Erie Times-News
(PA)
POWER FAILURE February 6,
2002
Tag: 0F191768A868BBDB
Section: General Business Page: 1
PETER PANEPENTO
Staff writer
The financial collapse of Enron Corp. is viewed by many as a story of greed, shady dealings and lost fortunes.
But the company's troubles also are unleashing a debate in Pennsylvania about whether regulators have been too quick to set up an open market for electricity.
Opponents of electricity deregulation say Enron took advantage of loosened rules to build its fortune. In turn, the company ultimately grew out of control and failed.
Free-market advocates, meanwhile, say Enron's collapse points to the success of electricity deregulation — as the markets continue to function and prices remain competitive despite the loss of one of the nation's largest electricity players.
In the middle are consumers, who must sort out whether they are being helped or hindered by a movement that promises more choices and lower prices for electricity.
For David Hughes, executive director of Citizen Power, a Pittsburgh-based lobbying group, Enron's demise offers proof that deregulation doesn't work.
Hughes, an outspoken opponent of open electricity markets, said the company used the deregulated marketplace to create holding companies, avoid government oversight and manipulate the market.
Ultimately, Enron's model collapsed, but Hughes said a more regulated market would have prevented the company's uncontrolled rise and sudden fall.

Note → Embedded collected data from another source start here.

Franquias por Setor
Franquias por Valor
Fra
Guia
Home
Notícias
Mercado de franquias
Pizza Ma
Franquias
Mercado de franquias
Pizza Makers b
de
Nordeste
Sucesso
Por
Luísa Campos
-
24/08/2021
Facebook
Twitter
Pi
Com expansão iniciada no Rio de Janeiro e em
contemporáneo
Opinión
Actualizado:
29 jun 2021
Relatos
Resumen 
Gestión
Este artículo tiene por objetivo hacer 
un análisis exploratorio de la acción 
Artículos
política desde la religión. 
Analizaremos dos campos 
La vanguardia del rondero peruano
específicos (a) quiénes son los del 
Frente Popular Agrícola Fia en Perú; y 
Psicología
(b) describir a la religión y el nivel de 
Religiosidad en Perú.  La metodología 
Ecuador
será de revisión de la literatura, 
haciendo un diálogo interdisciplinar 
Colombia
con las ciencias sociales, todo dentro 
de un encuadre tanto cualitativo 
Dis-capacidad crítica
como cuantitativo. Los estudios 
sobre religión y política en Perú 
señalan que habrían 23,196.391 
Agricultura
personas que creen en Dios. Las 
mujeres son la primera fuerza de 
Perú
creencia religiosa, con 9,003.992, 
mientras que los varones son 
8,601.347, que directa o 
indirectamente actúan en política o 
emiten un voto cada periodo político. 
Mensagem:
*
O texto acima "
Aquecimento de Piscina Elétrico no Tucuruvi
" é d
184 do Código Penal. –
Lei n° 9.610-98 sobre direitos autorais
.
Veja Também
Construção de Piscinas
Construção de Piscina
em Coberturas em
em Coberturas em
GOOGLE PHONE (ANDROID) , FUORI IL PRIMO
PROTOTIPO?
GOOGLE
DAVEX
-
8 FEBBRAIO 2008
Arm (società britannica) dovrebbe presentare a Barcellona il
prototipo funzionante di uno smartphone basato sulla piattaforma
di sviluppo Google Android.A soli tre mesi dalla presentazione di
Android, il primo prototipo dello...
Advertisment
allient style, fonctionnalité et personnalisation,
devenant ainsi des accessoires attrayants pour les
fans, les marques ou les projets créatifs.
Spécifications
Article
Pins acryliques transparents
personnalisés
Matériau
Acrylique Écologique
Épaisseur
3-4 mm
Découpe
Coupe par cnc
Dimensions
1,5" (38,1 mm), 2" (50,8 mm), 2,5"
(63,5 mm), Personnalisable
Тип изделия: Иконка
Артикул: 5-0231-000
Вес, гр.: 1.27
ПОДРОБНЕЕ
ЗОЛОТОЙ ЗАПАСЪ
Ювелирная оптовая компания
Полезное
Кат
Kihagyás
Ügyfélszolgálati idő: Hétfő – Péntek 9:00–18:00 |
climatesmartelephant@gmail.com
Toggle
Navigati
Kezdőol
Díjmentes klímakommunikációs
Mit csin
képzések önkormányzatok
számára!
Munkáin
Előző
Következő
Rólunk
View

"Deregulation means government gives up its authority to protect us, to ensure things like reasonable energy costs," he said. "Removing government protection in critically needed services like electricity is especially risky, as we saw in California last year. And, once government gives up control, it is very difficult, if not impossible, to prevent or resolve a crisis like the Enron collapse."
But while Enron gives deregulation opponents more grist for their attacks on opening the market, those who favor deregulation say the company's collapse is about improper accounting and corporate oversight — not a failure of utility regulators.
"This story, to me, is a living, breathing Shakespearean tragedy in every sense of the word," said Nora Mead Brownell, an Erie native who serves on the Federal Energy Regulatory Commission. "The real story is a company that grew too fast. They got greedy."
Brownell, a former member of the Pennsylvania Public Utility Commission and the board of directors of the Times Publishing Company, is a staunch advocate of open markets.
"When people suggest competition didn't work and that's what Enron is all about, au contraire. It did work," Brownell said. "The energy markets actually worked. There was very little volatility (when Enron ran into trouble). (The market) did what it's supposed to do."
John Hanger, another former PUC member, said Enron does provide a call for more oversight — but not from energy regulators.
Hanger said Enron might have skirted accounting and securities rules, but its actions did not take advantage of consumers.
"(Enron) has had absolutely zero effect, positive or negative, in Pennsylvania," he said. "The last five years have been the best five years for electricity consumers in Pennsylvania in the last 30 years."
Hanger said state-mandated rate caps have held consumer costs stable and the ability for competing companies to enter the market gives consumers more choices.
Hughes, however, said he worries that as Pennsylvania continues to move ahead with opening its market to competition, it increases the risk that another company could take advantage of the loosened rules.
"Enron was the poster child for deregulation," Hughes said. "You can't have it both ways."